Friday, July 17, 2020

What Progressives Got Wrong About The Emerging Democratic Majority--And How Joe Biden May Get It Right

My latest, on the excellent new site, Persuasion. I've been annoyed for years about how people misinterpreted The Emerging Democratic Majority thesis. Here, I set the record straight.
"In the months after Barack Obama’s historic victory, the conventional wisdom held that Democrats would now dominate the nation’s politics for decades. “There have been long periods where one party generally has the upper hand,” famous Democratic strategist James Carville remarked at the time. Obama’s victory, the title of Carville’s new book predicted, marked the beginning of just such an epoch: 40 More Years—How Democrats Will Rule the Next Generation.
Carville’s analysis was based on a simple narrative: Groups that favor Democrats are growing. Groups that favor Republicans are shrinking. Demographic change will keep swelling the Democratic ranks until Republicans have little choice but to surrender.
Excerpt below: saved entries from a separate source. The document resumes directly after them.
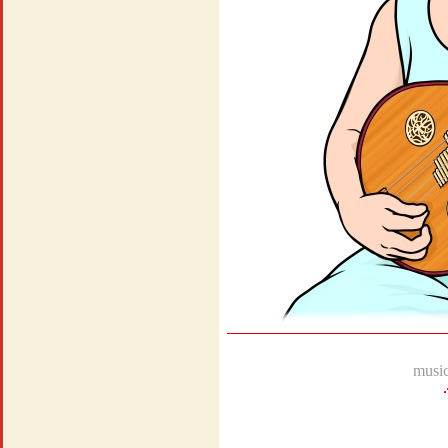
music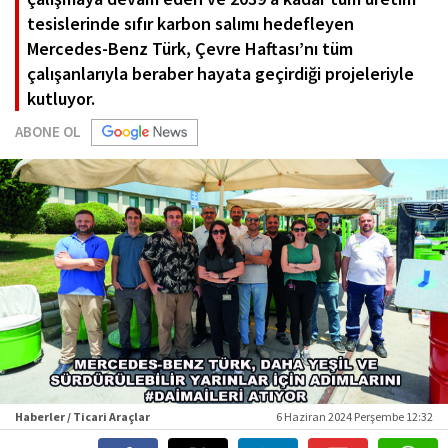
tesislerinde sıfır karbon salımı hedefleyen
Mercedes-Benz Türk, Çevre Haftası’nı tüm
çalışanlarıyla beraber hayata geçirdiği projeleriyle
kutluyor.
ABONE OL
Haberler / Ticari Araçlar
6 Haziran 2024 Perşembe 12:32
It is a narrative I know well, for it is based on a bowdlerization of my own work. In 2002, John Judis and I published The Emerging Democratic Majority. In our book, we argue that Democrats should take advantage of a set of interrelated social, economic and demographic changes, including the growth of minority communities and cultural shifts among college graduates.
But we also emphasized that building this majority would require a very broad coalition, including many voters drawn from the white working class. This crucial nuance was quickly lost. And so, many Democratic pundits, operatives and elected officials have falsely come to believe that demographics are destiny.
The result has been a decade-long electoral disaster. With the exception of Obama’s victory in 2012, Democrats lost just about every important election for the next eight years. By early 2016, the party was down to 44 seats in the United States Senate, 188 seats in the House of Representatives, 18 governorships and 3,164 seats in state legislatures—the fewest elected offices Democrats have held nationwide since the 1920s. Then came the coup de grace: Donald Trump defeated Hillary Clinton to become the 45th President of the United States.
If Democrats don’t correct their misunderstanding of what it takes for them to win elections, the next decade could turn out to be just as bitter as the last. But even after ten painful years, their most influential operatives continue to believe that demographic changes will inevitably give them a decisive advantage. So it is time for me to set the record straight."
John Judis and I came up with the idea of an emerging Democratic majority. A dangerous misinterpretation of it helped elect Donald Trump.